5 Gentle Pelvic Floor Exercises for Postpartum Recovery
After the incredible physical and emotional experience of childbirth, it’s crucial for new moms to focus on restoring pelvic floor strength and function. The pelvic floor muscles play a vital role in supporting the bladder, uterus, and rectum, and can be significantly weakened or strained during pregnancy and delivery.
Performing gentle, targeted pelvic floor exercises can help prevent incontinence, improve core stability, and support overall pelvic health. However, it’s important to start these movements slowly and avoid anything too intense in the early postpartum period. Here are some safe, doctor-recommended pelvic floor exercises to incorporate into your recovery:

1. Pelvic Floor Contractions
Sit or lie comfortably with your legs slightly apart. Inhale, then exhale as you gently lift and squeeze your pelvic floor muscles, as if you’re trying to stop the flow of urine. Hold for a few seconds, then relax. Repeat 5-10 times.
2. Gentle Kegels
Similar to the previous exercise, perform Kegel contractions by tightening the pelvic floor muscles, holding for 3-5 seconds, then releasing. Start with just a few reps and work your way up.
For more information on how to perform Kegel exercises, check out this link https://www.mayoclinic.org/healthy-lifestyle/womens-health/in-depth/kegel-exercises/art-20045283
3. Diaphragmatic Breathing
Lie on your back with one hand on your belly.

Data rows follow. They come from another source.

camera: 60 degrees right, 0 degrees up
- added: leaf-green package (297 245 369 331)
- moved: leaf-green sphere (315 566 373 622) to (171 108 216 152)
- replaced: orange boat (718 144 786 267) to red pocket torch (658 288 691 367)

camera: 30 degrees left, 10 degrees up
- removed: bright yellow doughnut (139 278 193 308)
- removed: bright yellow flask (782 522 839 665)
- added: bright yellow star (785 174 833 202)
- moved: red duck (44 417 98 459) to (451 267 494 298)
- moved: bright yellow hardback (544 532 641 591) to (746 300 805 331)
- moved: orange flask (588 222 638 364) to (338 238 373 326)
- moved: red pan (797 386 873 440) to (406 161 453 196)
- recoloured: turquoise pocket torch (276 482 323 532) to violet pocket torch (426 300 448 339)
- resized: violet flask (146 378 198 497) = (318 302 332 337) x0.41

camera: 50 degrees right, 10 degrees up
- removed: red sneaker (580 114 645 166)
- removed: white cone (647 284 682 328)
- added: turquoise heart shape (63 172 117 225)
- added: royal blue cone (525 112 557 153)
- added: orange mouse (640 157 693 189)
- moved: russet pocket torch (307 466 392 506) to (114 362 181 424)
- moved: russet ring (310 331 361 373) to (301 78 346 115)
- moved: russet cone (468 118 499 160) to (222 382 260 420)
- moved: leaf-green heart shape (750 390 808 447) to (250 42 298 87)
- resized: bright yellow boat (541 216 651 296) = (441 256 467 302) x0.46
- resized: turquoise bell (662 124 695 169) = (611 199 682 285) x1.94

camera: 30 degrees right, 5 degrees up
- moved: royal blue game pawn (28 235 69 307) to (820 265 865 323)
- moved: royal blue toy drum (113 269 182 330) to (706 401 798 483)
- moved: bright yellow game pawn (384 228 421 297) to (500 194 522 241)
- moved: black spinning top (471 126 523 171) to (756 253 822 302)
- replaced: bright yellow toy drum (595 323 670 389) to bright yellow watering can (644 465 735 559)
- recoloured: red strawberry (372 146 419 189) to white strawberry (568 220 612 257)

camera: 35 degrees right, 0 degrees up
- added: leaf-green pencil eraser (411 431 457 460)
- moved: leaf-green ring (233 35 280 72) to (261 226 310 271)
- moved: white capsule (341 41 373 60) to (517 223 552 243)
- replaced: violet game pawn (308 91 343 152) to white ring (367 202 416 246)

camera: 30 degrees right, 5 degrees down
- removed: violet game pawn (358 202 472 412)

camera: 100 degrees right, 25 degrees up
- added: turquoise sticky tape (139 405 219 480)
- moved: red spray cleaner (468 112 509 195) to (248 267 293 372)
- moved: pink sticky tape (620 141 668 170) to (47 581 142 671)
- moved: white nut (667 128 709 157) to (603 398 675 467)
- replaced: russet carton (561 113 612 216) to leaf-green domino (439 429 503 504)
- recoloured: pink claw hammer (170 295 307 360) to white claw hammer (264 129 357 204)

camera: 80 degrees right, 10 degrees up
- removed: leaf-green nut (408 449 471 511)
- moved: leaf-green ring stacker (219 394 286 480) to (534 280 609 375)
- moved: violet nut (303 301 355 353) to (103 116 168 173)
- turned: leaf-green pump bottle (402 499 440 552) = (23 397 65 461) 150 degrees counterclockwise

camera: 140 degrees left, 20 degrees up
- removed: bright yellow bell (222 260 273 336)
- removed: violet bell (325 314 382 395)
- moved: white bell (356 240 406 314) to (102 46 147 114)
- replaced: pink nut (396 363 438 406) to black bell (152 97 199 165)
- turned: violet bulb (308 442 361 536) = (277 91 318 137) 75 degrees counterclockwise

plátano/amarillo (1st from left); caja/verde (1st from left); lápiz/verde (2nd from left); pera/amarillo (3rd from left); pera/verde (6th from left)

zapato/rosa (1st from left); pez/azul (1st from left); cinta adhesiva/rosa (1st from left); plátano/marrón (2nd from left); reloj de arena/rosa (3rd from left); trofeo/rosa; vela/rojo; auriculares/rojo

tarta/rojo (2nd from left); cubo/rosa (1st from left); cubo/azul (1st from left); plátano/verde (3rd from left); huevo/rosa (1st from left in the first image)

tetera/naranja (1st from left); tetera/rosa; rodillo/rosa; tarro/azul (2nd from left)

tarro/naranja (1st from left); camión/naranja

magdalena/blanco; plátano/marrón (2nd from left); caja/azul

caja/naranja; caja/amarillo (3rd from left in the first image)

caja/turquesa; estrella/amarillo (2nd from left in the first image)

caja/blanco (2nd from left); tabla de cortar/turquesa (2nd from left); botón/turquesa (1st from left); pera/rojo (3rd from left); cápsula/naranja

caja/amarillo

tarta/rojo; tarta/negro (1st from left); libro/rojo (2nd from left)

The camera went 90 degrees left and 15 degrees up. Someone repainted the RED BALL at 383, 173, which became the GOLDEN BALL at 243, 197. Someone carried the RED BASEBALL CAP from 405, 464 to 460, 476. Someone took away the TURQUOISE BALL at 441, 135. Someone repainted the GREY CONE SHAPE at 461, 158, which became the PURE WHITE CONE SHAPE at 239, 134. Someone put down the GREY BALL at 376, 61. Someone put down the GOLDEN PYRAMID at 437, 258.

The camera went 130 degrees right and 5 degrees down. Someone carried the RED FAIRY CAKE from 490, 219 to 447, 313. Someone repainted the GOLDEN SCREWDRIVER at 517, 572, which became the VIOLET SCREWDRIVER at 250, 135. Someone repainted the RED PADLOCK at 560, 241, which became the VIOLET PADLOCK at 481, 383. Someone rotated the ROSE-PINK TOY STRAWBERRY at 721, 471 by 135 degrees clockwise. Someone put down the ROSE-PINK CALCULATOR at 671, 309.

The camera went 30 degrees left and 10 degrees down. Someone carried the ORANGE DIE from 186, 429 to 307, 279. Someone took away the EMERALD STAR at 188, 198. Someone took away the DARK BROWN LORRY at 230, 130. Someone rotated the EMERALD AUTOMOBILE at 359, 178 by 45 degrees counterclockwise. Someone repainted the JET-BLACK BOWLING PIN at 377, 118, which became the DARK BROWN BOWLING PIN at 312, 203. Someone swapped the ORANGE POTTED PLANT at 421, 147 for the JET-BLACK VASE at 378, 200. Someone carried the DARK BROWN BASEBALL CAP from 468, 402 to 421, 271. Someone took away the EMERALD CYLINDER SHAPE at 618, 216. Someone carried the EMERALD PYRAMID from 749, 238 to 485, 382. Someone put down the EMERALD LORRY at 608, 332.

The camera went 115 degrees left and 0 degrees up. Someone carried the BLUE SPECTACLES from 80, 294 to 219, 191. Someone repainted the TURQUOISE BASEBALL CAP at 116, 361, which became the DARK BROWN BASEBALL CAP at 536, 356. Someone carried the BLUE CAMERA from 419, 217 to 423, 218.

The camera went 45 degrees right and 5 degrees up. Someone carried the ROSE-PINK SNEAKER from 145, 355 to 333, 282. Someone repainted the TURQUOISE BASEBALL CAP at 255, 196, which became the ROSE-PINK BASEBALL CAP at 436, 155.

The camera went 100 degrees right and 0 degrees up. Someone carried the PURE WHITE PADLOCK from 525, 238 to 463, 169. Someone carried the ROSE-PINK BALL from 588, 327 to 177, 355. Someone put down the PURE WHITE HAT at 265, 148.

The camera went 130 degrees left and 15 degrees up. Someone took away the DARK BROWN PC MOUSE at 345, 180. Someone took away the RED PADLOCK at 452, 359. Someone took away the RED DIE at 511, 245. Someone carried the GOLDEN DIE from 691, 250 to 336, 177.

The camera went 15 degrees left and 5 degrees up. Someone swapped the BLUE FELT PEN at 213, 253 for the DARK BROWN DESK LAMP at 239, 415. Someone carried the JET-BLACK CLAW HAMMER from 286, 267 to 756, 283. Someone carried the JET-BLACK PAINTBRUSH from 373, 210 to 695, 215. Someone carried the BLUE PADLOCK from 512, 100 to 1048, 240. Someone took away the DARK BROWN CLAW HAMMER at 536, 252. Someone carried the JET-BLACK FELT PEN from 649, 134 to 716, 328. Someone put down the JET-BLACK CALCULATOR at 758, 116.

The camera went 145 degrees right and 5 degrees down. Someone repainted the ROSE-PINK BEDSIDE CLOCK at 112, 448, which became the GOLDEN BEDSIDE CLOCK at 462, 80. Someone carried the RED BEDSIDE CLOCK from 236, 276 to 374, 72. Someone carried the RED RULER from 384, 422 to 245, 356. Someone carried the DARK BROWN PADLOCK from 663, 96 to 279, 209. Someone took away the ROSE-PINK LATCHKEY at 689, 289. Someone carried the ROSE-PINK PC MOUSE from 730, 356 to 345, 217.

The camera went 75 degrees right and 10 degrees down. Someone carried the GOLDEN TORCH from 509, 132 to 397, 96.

Inhale deeply through your nose, feeling your belly rise. Exhale slowly through pursed lips, drawing your navel back toward your spine. This can help engage the pelvic floor.
4. Pelvic Tilts
Lie on your back with knees bent. Slowly tilt your pelvis, flattening your lower back against the floor as you exhale. Relax and repeat.
5. Glute Bridges
Lie on your back with knees bent. Engage your glutes to lift your hips up toward the ceiling, supporting your body in a straight line. Slowly lower back down.
Start with just 5-10 minutes per day of these gentle pelvic floor exercises. As you build strength, you can increase the duration and intensity. Be patient with yourself, and don’t hesitate to consult a pelvic floor physical therapist for personalized guidance.